Unter der Führung der Außenbeauftragten Federica Mogherini müssen die EU-Außenminister und die Regierungschefs ein starkes Signal auch für eine gemeinsame und nachhaltige Entwicklungspolitik und Fluchtursachenbekämpfung setzen und hierfür die progressiven Kräfte in Europa bündeln.

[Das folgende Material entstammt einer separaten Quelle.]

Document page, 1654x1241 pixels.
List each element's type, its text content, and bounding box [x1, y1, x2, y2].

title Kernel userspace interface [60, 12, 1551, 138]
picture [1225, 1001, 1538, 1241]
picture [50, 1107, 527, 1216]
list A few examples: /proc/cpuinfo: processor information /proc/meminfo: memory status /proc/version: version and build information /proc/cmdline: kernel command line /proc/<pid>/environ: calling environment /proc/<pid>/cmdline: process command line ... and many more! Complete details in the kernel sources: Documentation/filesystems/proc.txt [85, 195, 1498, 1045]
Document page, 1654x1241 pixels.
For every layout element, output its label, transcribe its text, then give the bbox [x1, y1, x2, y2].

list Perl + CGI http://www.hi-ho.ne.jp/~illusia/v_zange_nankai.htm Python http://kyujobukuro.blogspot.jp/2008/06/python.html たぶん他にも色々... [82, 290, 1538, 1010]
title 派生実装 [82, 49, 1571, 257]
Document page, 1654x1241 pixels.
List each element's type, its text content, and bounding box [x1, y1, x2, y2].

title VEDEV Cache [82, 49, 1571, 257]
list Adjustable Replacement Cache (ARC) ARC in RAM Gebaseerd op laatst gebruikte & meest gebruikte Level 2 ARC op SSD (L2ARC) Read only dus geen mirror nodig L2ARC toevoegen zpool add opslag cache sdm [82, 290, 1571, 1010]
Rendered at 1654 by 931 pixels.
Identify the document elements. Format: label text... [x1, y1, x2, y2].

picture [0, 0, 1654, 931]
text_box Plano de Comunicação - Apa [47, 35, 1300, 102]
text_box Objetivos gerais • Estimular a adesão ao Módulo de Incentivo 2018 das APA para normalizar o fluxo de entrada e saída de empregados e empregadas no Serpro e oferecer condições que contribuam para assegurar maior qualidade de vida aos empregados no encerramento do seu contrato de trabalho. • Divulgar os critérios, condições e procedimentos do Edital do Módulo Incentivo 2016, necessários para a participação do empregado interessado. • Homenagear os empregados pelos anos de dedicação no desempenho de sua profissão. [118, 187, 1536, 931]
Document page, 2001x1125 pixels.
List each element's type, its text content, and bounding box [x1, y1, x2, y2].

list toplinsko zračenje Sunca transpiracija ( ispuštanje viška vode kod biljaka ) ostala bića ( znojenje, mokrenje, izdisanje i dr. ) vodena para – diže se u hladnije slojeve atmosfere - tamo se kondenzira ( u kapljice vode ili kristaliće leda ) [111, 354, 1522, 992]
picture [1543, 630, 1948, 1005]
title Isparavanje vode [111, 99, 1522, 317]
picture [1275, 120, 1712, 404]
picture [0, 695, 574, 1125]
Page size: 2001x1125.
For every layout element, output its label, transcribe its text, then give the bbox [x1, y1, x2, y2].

Dazu gilt es vor allem, nach Wegen für die weitere Einbindung Großbritanniens als einem der wichtigsten Partner in der Europäischen Außenpolitik zu suchen, wie es auch May in ihrer Rede andeutete. Ein drohender Vollausstieg der Brexit-Hardliner in der internationalen Kooperation sollte nach Kräften verhindert werden, denn dies wäre ein besonders schmerzhafter Verlust – für Europa und für die Welt.

Angesichts der Fliehkräfte aus Populismus und EU-Skepsis braucht Europa gemeinsame Antworten auf die wirtschaftlichen und sozialen Probleme, die den Bestand der Union akut bedrohen. Europa braucht eine gerechtere Verteilung der Lasten aus der Flüchtlingskrise wie auch neue Partner für die multilaterale Zusammenarbeit. Die Europäer werden jedenfalls, wenn sie nicht unter die geopolitischen Räder kommen wollen, deutlich mehr für die Stabilisierung einer aus den Fugen geratenen Welt tun müssen.